## Record excerpts
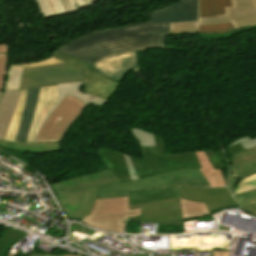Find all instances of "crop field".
Here are the masks:
<instances>
[{
    "label": "crop field",
    "instance_id": "19",
    "mask_svg": "<svg viewBox=\"0 0 256 256\" xmlns=\"http://www.w3.org/2000/svg\"><path fill=\"white\" fill-rule=\"evenodd\" d=\"M167 194V195H165ZM130 205L179 197V187L130 193Z\"/></svg>",
    "mask_w": 256,
    "mask_h": 256
},
{
    "label": "crop field",
    "instance_id": "18",
    "mask_svg": "<svg viewBox=\"0 0 256 256\" xmlns=\"http://www.w3.org/2000/svg\"><path fill=\"white\" fill-rule=\"evenodd\" d=\"M22 90H5L0 101V139L3 140Z\"/></svg>",
    "mask_w": 256,
    "mask_h": 256
},
{
    "label": "crop field",
    "instance_id": "17",
    "mask_svg": "<svg viewBox=\"0 0 256 256\" xmlns=\"http://www.w3.org/2000/svg\"><path fill=\"white\" fill-rule=\"evenodd\" d=\"M83 83L84 82L59 85L58 86V101L55 102L53 107L50 109V111L48 112L45 120L49 117V115L55 110V108L64 100V98L68 94H70V95L80 99L87 106H89L90 104H94V105H97V106H100V107H104L105 104L108 101L81 93L82 87H83ZM45 120H44V122H45ZM44 122H43V124H44ZM43 124H42V126H43ZM42 126H41V128H42ZM36 139H37V137H36ZM36 139H35V141H36Z\"/></svg>",
    "mask_w": 256,
    "mask_h": 256
},
{
    "label": "crop field",
    "instance_id": "21",
    "mask_svg": "<svg viewBox=\"0 0 256 256\" xmlns=\"http://www.w3.org/2000/svg\"><path fill=\"white\" fill-rule=\"evenodd\" d=\"M0 147L18 151L52 152L59 151L60 143H19L0 141Z\"/></svg>",
    "mask_w": 256,
    "mask_h": 256
},
{
    "label": "crop field",
    "instance_id": "23",
    "mask_svg": "<svg viewBox=\"0 0 256 256\" xmlns=\"http://www.w3.org/2000/svg\"><path fill=\"white\" fill-rule=\"evenodd\" d=\"M229 6L231 0H200V17L222 14Z\"/></svg>",
    "mask_w": 256,
    "mask_h": 256
},
{
    "label": "crop field",
    "instance_id": "25",
    "mask_svg": "<svg viewBox=\"0 0 256 256\" xmlns=\"http://www.w3.org/2000/svg\"><path fill=\"white\" fill-rule=\"evenodd\" d=\"M233 197L243 209L256 214V189L233 195Z\"/></svg>",
    "mask_w": 256,
    "mask_h": 256
},
{
    "label": "crop field",
    "instance_id": "16",
    "mask_svg": "<svg viewBox=\"0 0 256 256\" xmlns=\"http://www.w3.org/2000/svg\"><path fill=\"white\" fill-rule=\"evenodd\" d=\"M39 90L40 88L30 89L26 92L23 112L15 141H27L29 130L37 107Z\"/></svg>",
    "mask_w": 256,
    "mask_h": 256
},
{
    "label": "crop field",
    "instance_id": "11",
    "mask_svg": "<svg viewBox=\"0 0 256 256\" xmlns=\"http://www.w3.org/2000/svg\"><path fill=\"white\" fill-rule=\"evenodd\" d=\"M52 58L68 62L88 72L82 91L83 93L110 100L113 93L120 85V83L111 81L94 72L88 65L73 57L54 52Z\"/></svg>",
    "mask_w": 256,
    "mask_h": 256
},
{
    "label": "crop field",
    "instance_id": "10",
    "mask_svg": "<svg viewBox=\"0 0 256 256\" xmlns=\"http://www.w3.org/2000/svg\"><path fill=\"white\" fill-rule=\"evenodd\" d=\"M150 49H163V47ZM147 50L113 55L97 60L89 64V66L98 73L122 83L131 69H135V72H141L138 52H146Z\"/></svg>",
    "mask_w": 256,
    "mask_h": 256
},
{
    "label": "crop field",
    "instance_id": "36",
    "mask_svg": "<svg viewBox=\"0 0 256 256\" xmlns=\"http://www.w3.org/2000/svg\"><path fill=\"white\" fill-rule=\"evenodd\" d=\"M181 208L187 207H206L204 203H196L188 200L180 199Z\"/></svg>",
    "mask_w": 256,
    "mask_h": 256
},
{
    "label": "crop field",
    "instance_id": "31",
    "mask_svg": "<svg viewBox=\"0 0 256 256\" xmlns=\"http://www.w3.org/2000/svg\"><path fill=\"white\" fill-rule=\"evenodd\" d=\"M254 188H256V174H254L248 178L240 180L236 186V190H235L234 194L240 193L243 191H247V190H251Z\"/></svg>",
    "mask_w": 256,
    "mask_h": 256
},
{
    "label": "crop field",
    "instance_id": "24",
    "mask_svg": "<svg viewBox=\"0 0 256 256\" xmlns=\"http://www.w3.org/2000/svg\"><path fill=\"white\" fill-rule=\"evenodd\" d=\"M25 232L9 227L0 237V256H5L11 244L17 239L23 237ZM63 256H80V255H63Z\"/></svg>",
    "mask_w": 256,
    "mask_h": 256
},
{
    "label": "crop field",
    "instance_id": "15",
    "mask_svg": "<svg viewBox=\"0 0 256 256\" xmlns=\"http://www.w3.org/2000/svg\"><path fill=\"white\" fill-rule=\"evenodd\" d=\"M55 101H57V86L42 87L40 90L37 111L27 142L34 141L42 121Z\"/></svg>",
    "mask_w": 256,
    "mask_h": 256
},
{
    "label": "crop field",
    "instance_id": "20",
    "mask_svg": "<svg viewBox=\"0 0 256 256\" xmlns=\"http://www.w3.org/2000/svg\"><path fill=\"white\" fill-rule=\"evenodd\" d=\"M102 160L108 166V168L114 173V175L119 179L120 182L128 181L129 178L124 169L122 161L119 157L118 152L111 150L101 149L97 151Z\"/></svg>",
    "mask_w": 256,
    "mask_h": 256
},
{
    "label": "crop field",
    "instance_id": "3",
    "mask_svg": "<svg viewBox=\"0 0 256 256\" xmlns=\"http://www.w3.org/2000/svg\"><path fill=\"white\" fill-rule=\"evenodd\" d=\"M110 170L53 184L68 216L82 220L91 212L97 196V186L117 182Z\"/></svg>",
    "mask_w": 256,
    "mask_h": 256
},
{
    "label": "crop field",
    "instance_id": "37",
    "mask_svg": "<svg viewBox=\"0 0 256 256\" xmlns=\"http://www.w3.org/2000/svg\"><path fill=\"white\" fill-rule=\"evenodd\" d=\"M9 53V45H0V53Z\"/></svg>",
    "mask_w": 256,
    "mask_h": 256
},
{
    "label": "crop field",
    "instance_id": "12",
    "mask_svg": "<svg viewBox=\"0 0 256 256\" xmlns=\"http://www.w3.org/2000/svg\"><path fill=\"white\" fill-rule=\"evenodd\" d=\"M152 24L198 20V0H179L150 13Z\"/></svg>",
    "mask_w": 256,
    "mask_h": 256
},
{
    "label": "crop field",
    "instance_id": "2",
    "mask_svg": "<svg viewBox=\"0 0 256 256\" xmlns=\"http://www.w3.org/2000/svg\"><path fill=\"white\" fill-rule=\"evenodd\" d=\"M180 198L205 202L209 211L235 205L227 188L180 187ZM141 208L143 222L182 220L179 198L130 206Z\"/></svg>",
    "mask_w": 256,
    "mask_h": 256
},
{
    "label": "crop field",
    "instance_id": "32",
    "mask_svg": "<svg viewBox=\"0 0 256 256\" xmlns=\"http://www.w3.org/2000/svg\"><path fill=\"white\" fill-rule=\"evenodd\" d=\"M9 54H0V94L6 81ZM4 89V88H3Z\"/></svg>",
    "mask_w": 256,
    "mask_h": 256
},
{
    "label": "crop field",
    "instance_id": "8",
    "mask_svg": "<svg viewBox=\"0 0 256 256\" xmlns=\"http://www.w3.org/2000/svg\"><path fill=\"white\" fill-rule=\"evenodd\" d=\"M143 157L144 160L130 157L135 171L140 178L187 168H201L194 151L180 154Z\"/></svg>",
    "mask_w": 256,
    "mask_h": 256
},
{
    "label": "crop field",
    "instance_id": "22",
    "mask_svg": "<svg viewBox=\"0 0 256 256\" xmlns=\"http://www.w3.org/2000/svg\"><path fill=\"white\" fill-rule=\"evenodd\" d=\"M195 153L202 167L201 172L206 177L211 187H225L224 178L220 170L213 169L211 162L208 160L203 151Z\"/></svg>",
    "mask_w": 256,
    "mask_h": 256
},
{
    "label": "crop field",
    "instance_id": "29",
    "mask_svg": "<svg viewBox=\"0 0 256 256\" xmlns=\"http://www.w3.org/2000/svg\"><path fill=\"white\" fill-rule=\"evenodd\" d=\"M131 131L141 145H155L152 133L144 132L136 128L131 129Z\"/></svg>",
    "mask_w": 256,
    "mask_h": 256
},
{
    "label": "crop field",
    "instance_id": "14",
    "mask_svg": "<svg viewBox=\"0 0 256 256\" xmlns=\"http://www.w3.org/2000/svg\"><path fill=\"white\" fill-rule=\"evenodd\" d=\"M44 19L83 10L97 0H35Z\"/></svg>",
    "mask_w": 256,
    "mask_h": 256
},
{
    "label": "crop field",
    "instance_id": "4",
    "mask_svg": "<svg viewBox=\"0 0 256 256\" xmlns=\"http://www.w3.org/2000/svg\"><path fill=\"white\" fill-rule=\"evenodd\" d=\"M87 72L68 63L33 68H11L6 88L29 89L84 81Z\"/></svg>",
    "mask_w": 256,
    "mask_h": 256
},
{
    "label": "crop field",
    "instance_id": "30",
    "mask_svg": "<svg viewBox=\"0 0 256 256\" xmlns=\"http://www.w3.org/2000/svg\"><path fill=\"white\" fill-rule=\"evenodd\" d=\"M183 220L211 215L207 208H187L182 210Z\"/></svg>",
    "mask_w": 256,
    "mask_h": 256
},
{
    "label": "crop field",
    "instance_id": "35",
    "mask_svg": "<svg viewBox=\"0 0 256 256\" xmlns=\"http://www.w3.org/2000/svg\"><path fill=\"white\" fill-rule=\"evenodd\" d=\"M154 137H155V142H156L157 153L158 154H166V148L163 144L162 137L155 135V134H154Z\"/></svg>",
    "mask_w": 256,
    "mask_h": 256
},
{
    "label": "crop field",
    "instance_id": "38",
    "mask_svg": "<svg viewBox=\"0 0 256 256\" xmlns=\"http://www.w3.org/2000/svg\"><path fill=\"white\" fill-rule=\"evenodd\" d=\"M33 256H62V255H42V254H36V255H33Z\"/></svg>",
    "mask_w": 256,
    "mask_h": 256
},
{
    "label": "crop field",
    "instance_id": "1",
    "mask_svg": "<svg viewBox=\"0 0 256 256\" xmlns=\"http://www.w3.org/2000/svg\"><path fill=\"white\" fill-rule=\"evenodd\" d=\"M169 30V24L151 25V22L99 30L79 36L56 51L89 64L117 53L163 46Z\"/></svg>",
    "mask_w": 256,
    "mask_h": 256
},
{
    "label": "crop field",
    "instance_id": "28",
    "mask_svg": "<svg viewBox=\"0 0 256 256\" xmlns=\"http://www.w3.org/2000/svg\"><path fill=\"white\" fill-rule=\"evenodd\" d=\"M254 146H256V138L251 140L250 137L247 136L234 141L232 144L228 146V150L229 153L231 154L234 152L249 149Z\"/></svg>",
    "mask_w": 256,
    "mask_h": 256
},
{
    "label": "crop field",
    "instance_id": "33",
    "mask_svg": "<svg viewBox=\"0 0 256 256\" xmlns=\"http://www.w3.org/2000/svg\"><path fill=\"white\" fill-rule=\"evenodd\" d=\"M122 161H123V164L125 166V169L128 173V176L130 178V180H136V179H140L136 174H135V171L133 169V166H132V163L130 161V158L128 155H124V154H121L120 155Z\"/></svg>",
    "mask_w": 256,
    "mask_h": 256
},
{
    "label": "crop field",
    "instance_id": "5",
    "mask_svg": "<svg viewBox=\"0 0 256 256\" xmlns=\"http://www.w3.org/2000/svg\"><path fill=\"white\" fill-rule=\"evenodd\" d=\"M165 186L210 187L200 170L187 169L160 174L137 181H128L124 183L117 182L100 186L98 187L97 199L123 197L128 196L127 192L130 191L147 190Z\"/></svg>",
    "mask_w": 256,
    "mask_h": 256
},
{
    "label": "crop field",
    "instance_id": "27",
    "mask_svg": "<svg viewBox=\"0 0 256 256\" xmlns=\"http://www.w3.org/2000/svg\"><path fill=\"white\" fill-rule=\"evenodd\" d=\"M25 92H26V90L22 91V94H21V97L19 99L15 114L13 116V119L11 121L10 127L8 129V132H7L6 137H5L4 140L14 141V139H15L17 127H18L21 112H22Z\"/></svg>",
    "mask_w": 256,
    "mask_h": 256
},
{
    "label": "crop field",
    "instance_id": "7",
    "mask_svg": "<svg viewBox=\"0 0 256 256\" xmlns=\"http://www.w3.org/2000/svg\"><path fill=\"white\" fill-rule=\"evenodd\" d=\"M85 107L80 100L68 95L47 119L36 142H61Z\"/></svg>",
    "mask_w": 256,
    "mask_h": 256
},
{
    "label": "crop field",
    "instance_id": "6",
    "mask_svg": "<svg viewBox=\"0 0 256 256\" xmlns=\"http://www.w3.org/2000/svg\"><path fill=\"white\" fill-rule=\"evenodd\" d=\"M127 217H141L139 210H129L128 197L96 200L89 216L82 221L86 225L107 231L122 232V220Z\"/></svg>",
    "mask_w": 256,
    "mask_h": 256
},
{
    "label": "crop field",
    "instance_id": "34",
    "mask_svg": "<svg viewBox=\"0 0 256 256\" xmlns=\"http://www.w3.org/2000/svg\"><path fill=\"white\" fill-rule=\"evenodd\" d=\"M60 63H64V62L50 58V59H48V60L41 61V62H37V63H33V64L11 65V67H33V66L50 65V64H60Z\"/></svg>",
    "mask_w": 256,
    "mask_h": 256
},
{
    "label": "crop field",
    "instance_id": "9",
    "mask_svg": "<svg viewBox=\"0 0 256 256\" xmlns=\"http://www.w3.org/2000/svg\"><path fill=\"white\" fill-rule=\"evenodd\" d=\"M233 7L225 14L200 18V22L170 24L171 30L198 29V25H212L231 22L235 29L256 25V0H232Z\"/></svg>",
    "mask_w": 256,
    "mask_h": 256
},
{
    "label": "crop field",
    "instance_id": "13",
    "mask_svg": "<svg viewBox=\"0 0 256 256\" xmlns=\"http://www.w3.org/2000/svg\"><path fill=\"white\" fill-rule=\"evenodd\" d=\"M231 172L229 173L228 187L231 193L234 192L235 186L242 178L256 173V147L231 154Z\"/></svg>",
    "mask_w": 256,
    "mask_h": 256
},
{
    "label": "crop field",
    "instance_id": "26",
    "mask_svg": "<svg viewBox=\"0 0 256 256\" xmlns=\"http://www.w3.org/2000/svg\"><path fill=\"white\" fill-rule=\"evenodd\" d=\"M235 30L231 23L219 24L213 26H199V30L193 31H170L168 34H191V33H225Z\"/></svg>",
    "mask_w": 256,
    "mask_h": 256
}]
</instances>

## What the task asks
Write out the material word for word, from its first line through the line containing "194V195H165ZM130 205L179 197V187L130", including both ends. Leave the pictures out of your answer.

## Exercise answer
Find all instances of "crop field".
Here are the masks:
<instances>
[{
    "label": "crop field",
    "instance_id": "19",
    "mask_svg": "<svg viewBox=\"0 0 256 256\" xmlns=\"http://www.w3.org/2000/svg\"><path fill=\"white\" fill-rule=\"evenodd\" d=\"M167 194V195H165ZM130 205L179 197V187L130 193Z\"/></svg>",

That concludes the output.